Creating Custom Providers
To add support for a new LLM service, inherit from the base classes:
from ragit.providers.base import (
BaseLLMProvider,
BaseEmbeddingProvider,
LLMResponse,
EmbeddingResponse
)
class OpenAIProvider(BaseLLMProvider, BaseEmbeddingProvider):
"""Provider for OpenAI API."""
def __init__(self, api_key: str):
self.api_key = api_key
self._dimensions = 1536 # text-embedding-ada-002
@property
def provider_name(self) -> str:
return "openai"
@property
def dimensions(self) -> int:
return self._dimensions
def generate(
self,
prompt: str,
model: str = "gpt-4",
temperature: float = 0.7,
max_tokens: int | None = None,
system_prompt: str | None = None,
) -> LLMResponse:
# Implementation using OpenAI API
import openai
messages = []
if system_prompt:
messages.append({"role": "system", "content": system_prompt})
messages.append({"role": "user", "content": prompt})

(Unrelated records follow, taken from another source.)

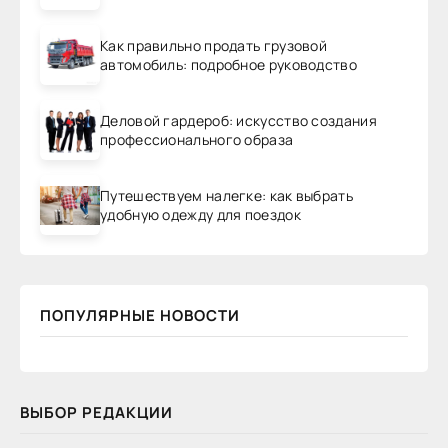
Как правильно продать грузовой
автомобиль: подробное руководство
Деловой гардероб: искусство создания
профессионального образа
Путешествуем налегке: как выбрать
удобную одежду для поездок
ПОПУЛЯРНЫЕ НОВОСТИ
ВЫБОР РЕДАКЦИИ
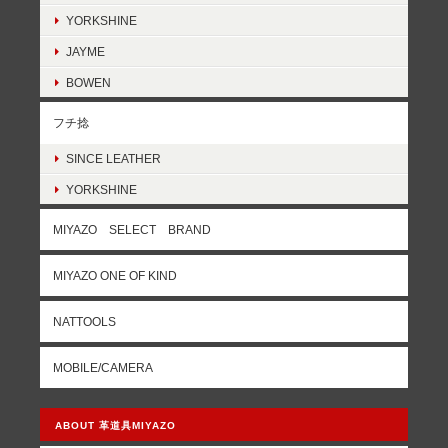
YORKSHINE
JAYME
BOWEN
フチ捻
SINCE LEATHER
YORKSHINE
MIYAZO SELECT BRAND
MIYAZO ONE OF KIND
NATTOOLS
MOBILE/CAMERA
ABOUT 革道具MIYAZO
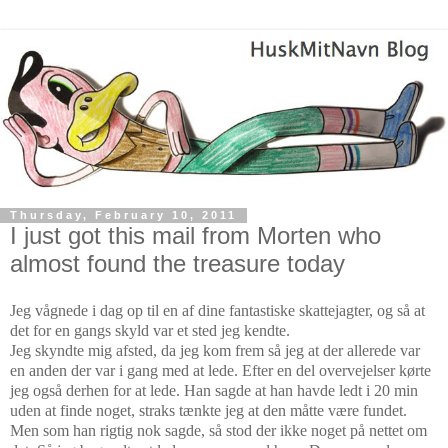
Thursday, February 10, 2011
I just got this mail from Morten who
almost found the treasure today
Jeg vågnede i dag op til en af dine fantastiske skattejagter, og så at
det for en gangs skyld var et sted jeg kendte.
Jeg skyndte mig afsted, da jeg kom frem så jeg at der allerede var
en anden der var i gang med at lede. Efter en del overvejelser kørte
jeg også derhen for at lede. Han sagde at han havde ledt i 20 min
uden at finde noget, straks tænkte jeg at den måtte være fundet.
Men som han rigtig nok sagde, så stod der ikke noget på nettet om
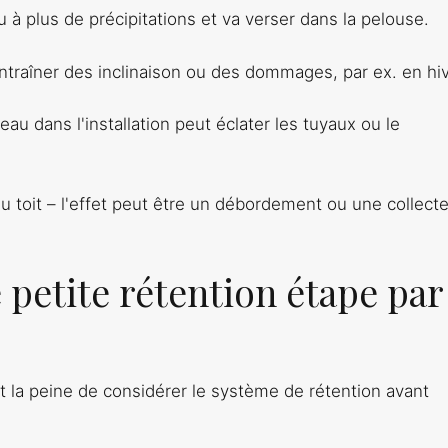
au à plus de précipitations et va verser dans la pelouse.
ntraîner des inclinaison ou des dommages, par ex. en hiv
au dans l'installation peut éclater les tuyaux ou le
u toit – l'effet peut être un débordement ou une collect
petite rétention étape par
ut la peine de considérer le système de rétention avant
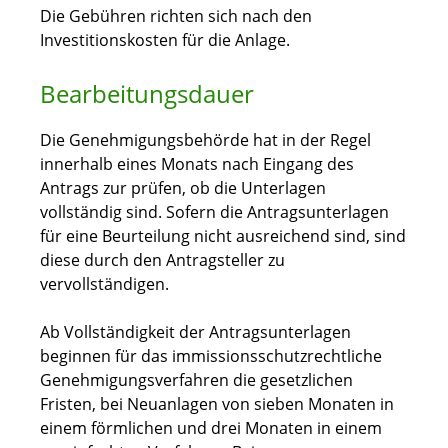
Die Gebühren richten sich nach den
Investitionskosten für die Anlage.
Bearbeitungsdauer
Die Genehmigungsbehörde hat in der Regel
innerhalb eines Monats nach Eingang des
Antrags zur prüfen, ob die Unterlagen
vollständig sind. Sofern die Antragsunterlagen
für eine Beurteilung nicht ausreichend sind, sind
diese durch den Antragsteller zu
vervollständigen.
Ab Vollständigkeit der Antragsunterlagen
beginnen für das immissionsschutzrechtliche
Genehmigungsverfahren die gesetzlichen
Fristen, bei Neuanlagen von sieben Monaten in
einem förmlichen und drei Monaten in einem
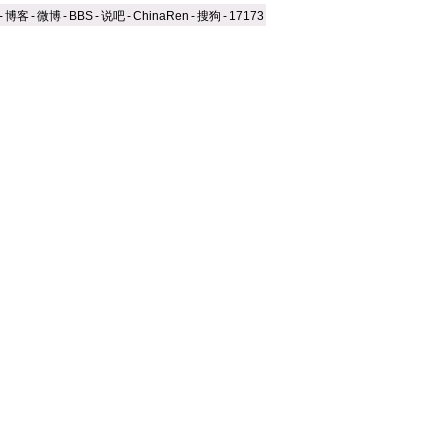
-
博客
-
微博
-
BBS
-
说吧
-
ChinaRen
-
搜狗
-
17173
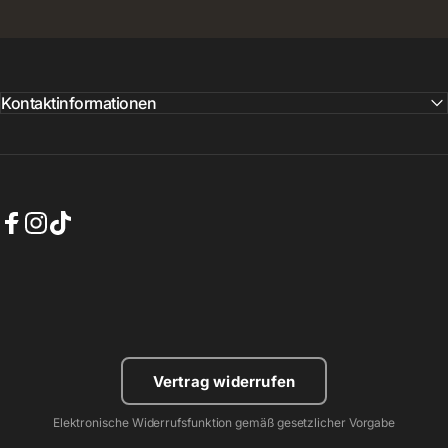
Kontaktinformationen
Facebook
Instagram
TikTok
Vertrag widerrufen
Elektronische Widerrufsfunktion gemäß gesetzlicher Vorgabe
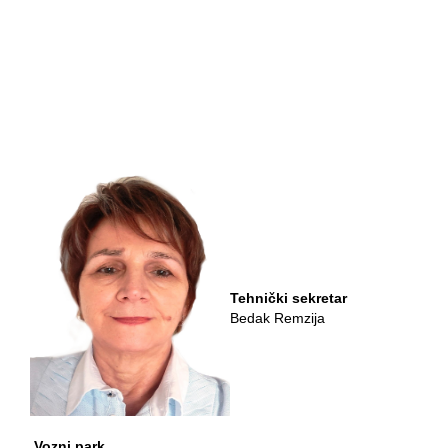
Tehnički sekretar
Bedak Remzija
Vozni park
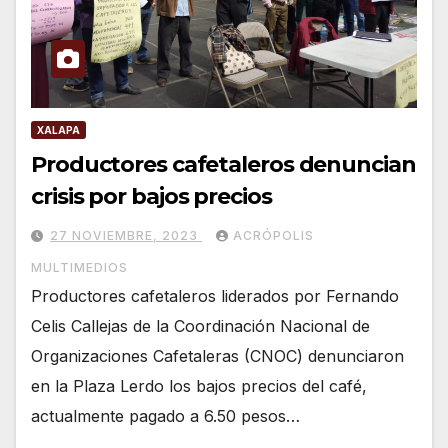
XALAPA
Productores cafetaleros denuncian
crisis por bajos precios
27 NOVIEMBRE, 2023
ACRÓPOLIS
MULTIMEDIOS
Productores cafetaleros liderados por Fernando
Celis Callejas de la Coordinación Nacional de
Organizaciones Cafetaleras (CNOC) denunciaron
en la Plaza Lerdo los bajos precios del café,
actualmente pagado a 6.50 pesos…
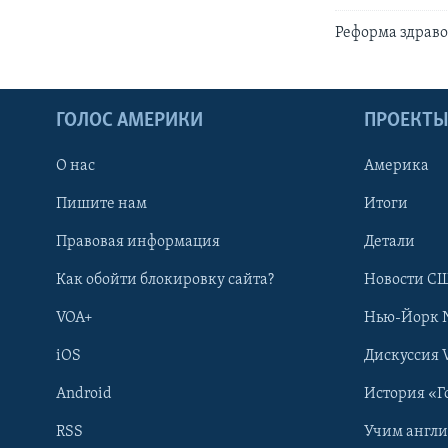
Реформа здрав
ГОЛОС АМЕРИКИ
ПРОЕКТ
О нас
Америка
Пишите нам
Итоги
Правовая информация
Детали
Как обойти блокировку сайта?
Новости СШ
VOA+
Нью-Йорк 
iOS
Дискуссия 
Android
История «Г
RSS
Учим англ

response = openai.ChatCompletion.create(
model=model,
messages=messages,
temperature=temperature,
max_tokens=max_tokens
)
return LLMResponse(
text=response.choices[0].message.content,
model=model,
provider=self.provider_name
)
def embed(self, text: str, model: str = "text-embedding-ada-002") -> EmbeddingResponse:
import openai
response = openai.Embedding.create(
input=text,
model=model
)
embedding = response.data[0].embedding
return EmbeddingResponse(
embedding=tuple(embedding), # Must be tuple
model=model,
provider=self.provider_name,
dimensions=len(embedding)
)
def embed_batch(
self,
texts: list[str],
model: str = "text-embedding-ada-002"
) -> list[EmbeddingResponse]:
import openai
response = openai.Embedding.create(
input=texts,
model=model
)
return [
EmbeddingResponse(
embedding=tuple(item.embedding),
model=model,
provider=self.provider_name,
dimensions=len(item.embedding)
)
for item in response.data
]
def is_available(self) -> bool:
try:
import openai
openai.Model.list()
return True
except Exception:
return False
Using Custom Providers
from ragit import RagitExperiment
# Create custom provider
provider = OpenAIProvider(api_key="sk-...")
# Use with experiment
experiment = RagitExperiment(
documents,
benchmark,
provider=provider
)
results = experiment.run()
Embedding Model Dimensions
ragit includes a mapping of known embedding model dimensions:
from ragit.providers.ollama import EMBEDDING_DIMENSIONS
print(EMBEDDING_DIMENSIONS)
# {
# "mxbai-embed-large": 1024,
# "nomic-embed-text": 768,
# "all-minilm": 384,
# ...
# }
When using a model not in this mapping, ragit queries the model to determine dimensions automatically.